→ PROBLEM REQUIREMENTS
Produce a verbatim copy of the following records, leaving out all pictures.
+++
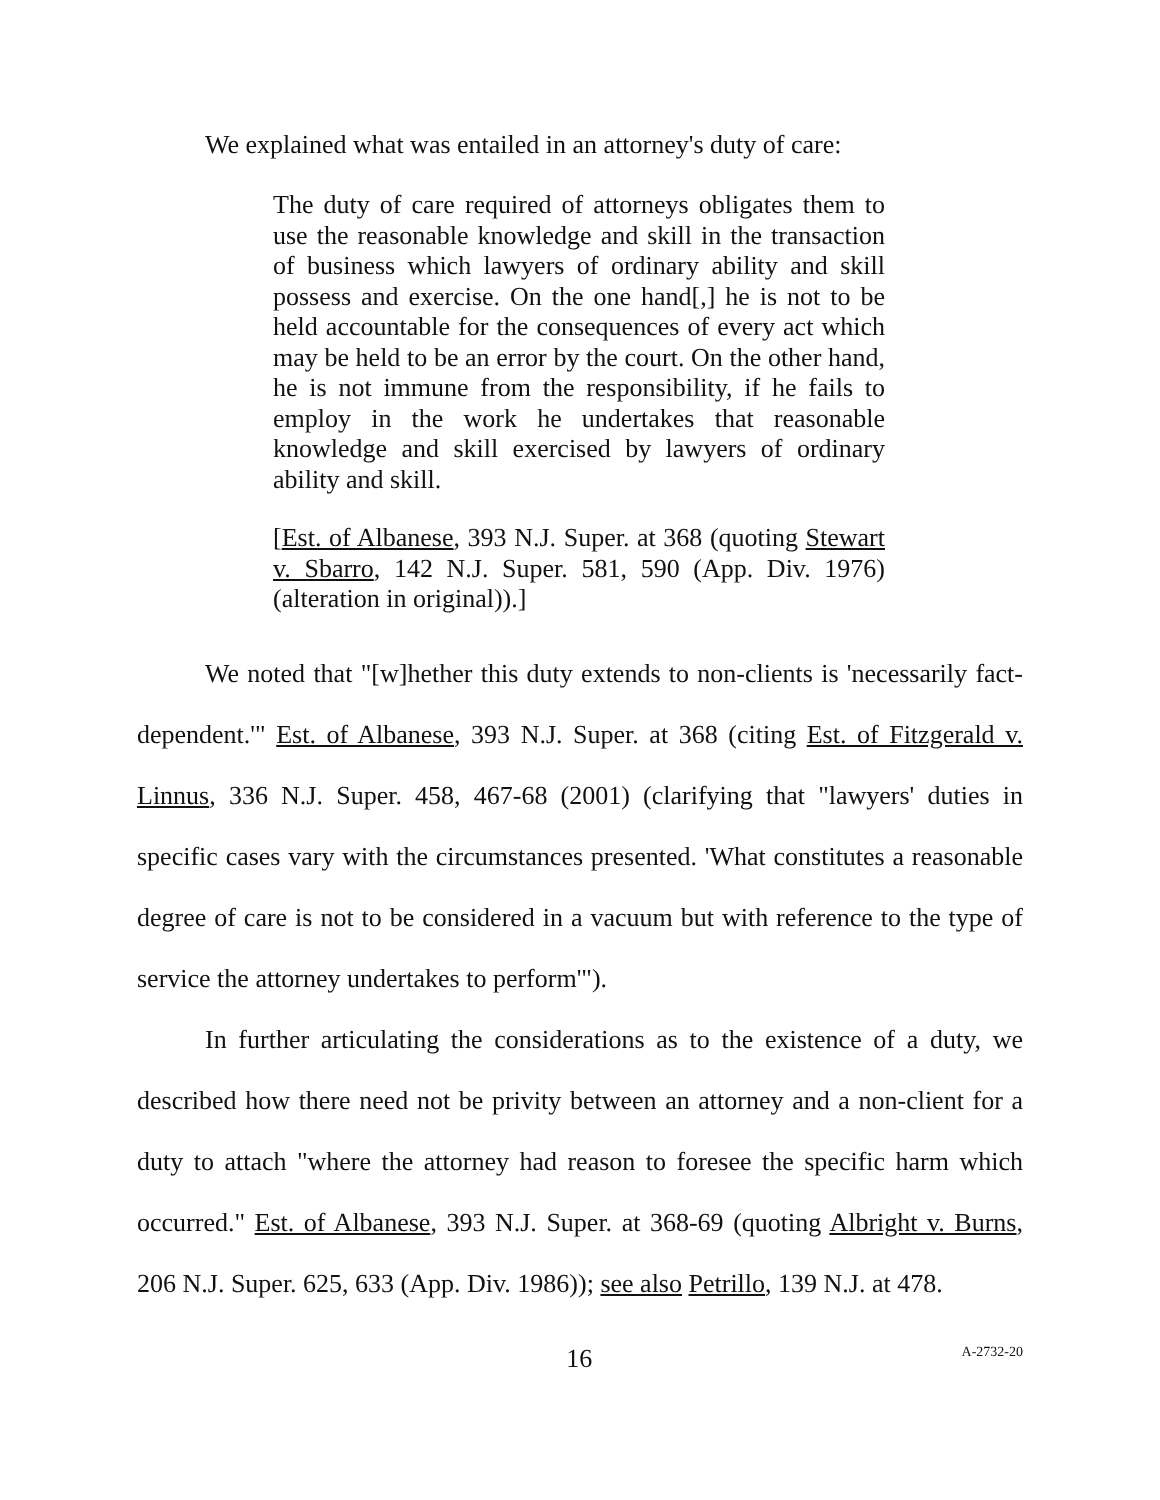We explained what was entailed in an attorney's duty of care:
The duty of care required of attorneys obligates them to use the reasonable knowledge and skill in the transaction of business which lawyers of ordinary ability and skill possess and exercise. On the one hand[,] he is not to be held accountable for the consequences of every act which may be held to be an error by the court. On the other hand, he is not immune from the responsibility, if he fails to employ in the work he undertakes that reasonable knowledge and skill exercised by lawyers of ordinary ability and skill.
[Est. of Albanese, 393 N.J. Super. at 368 (quoting Stewart v. Sbarro, 142 N.J. Super. 581, 590 (App. Div. 1976) (alteration in original)).]
We noted that "[w]hether this duty extends to non-clients is 'necessarily fact-dependent.'" Est. of Albanese, 393 N.J. Super. at 368 (citing Est. of Fitzgerald v. Linnus, 336 N.J. Super. 458, 467-68 (2001) (clarifying that "lawyers' duties in specific cases vary with the circumstances presented. 'What constitutes a reasonable degree of care is not to be considered in a vacuum but with reference to the type of service the attorney undertakes to perform'").
In further articulating the considerations as to the existence of a duty, we described how there need not be privity between an attorney and a non-client for a duty to attach "where the attorney had reason to foresee the specific harm which occurred." Est. of Albanese, 393 N.J. Super. at 368-69 (quoting Albright v. Burns, 206 N.J. Super. 625, 633 (App. Div. 1986)); see also Petrillo, 139 N.J. at 478.
16 A-2732-20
+++
→ WRITTEN RESPONSE
We explained what was entailed in an attorney's duty of care:
The duty of care required of attorneys obligates them to use the reasonable knowledge and skill in the transaction of business which lawyers of ordinary ability and skill possess and exercise. On the one hand[,] he is not to be held accountable for the consequences of every act which may be held to be an error by the court. On the other hand, he is not immune from the responsibility, if he fails to employ in the work he undertakes that reasonable knowledge and skill exercised by lawyers of ordinary ability and skill.
[Est. of Albanese, 393 N.J. Super. at 368 (quoting Stewart v. Sbarro, 142 N.J. Super. 581, 590 (App. Div. 1976) (alteration in original)).]
We noted that "[w]hether this duty extends to non-clients is 'necessarily fact-dependent.'" Est. of Albanese, 393 N.J. Super. at 368 (citing Est. of Fitzgerald v. Linnus, 336 N.J. Super. 458, 467-68 (2001) (clarifying that "lawyers' duties in specific cases vary with the circumstances presented. 'What constitutes a reasonable degree of care is not to be considered in a vacuum but with reference to the type of service the attorney undertakes to perform'").
In further articulating the considerations as to the existence of a duty, we described how there need not be privity between an attorney and a non-client for a duty to attach "where the attorney had reason to foresee the specific harm which occurred." Est. of Albanese, 393 N.J. Super. at 368-69 (quoting Albright v. Burns, 206 N.J. Super. 625, 633 (App. Div. 1986)); see also Petrillo, 139 N.J. at 478.
16 A-2732-20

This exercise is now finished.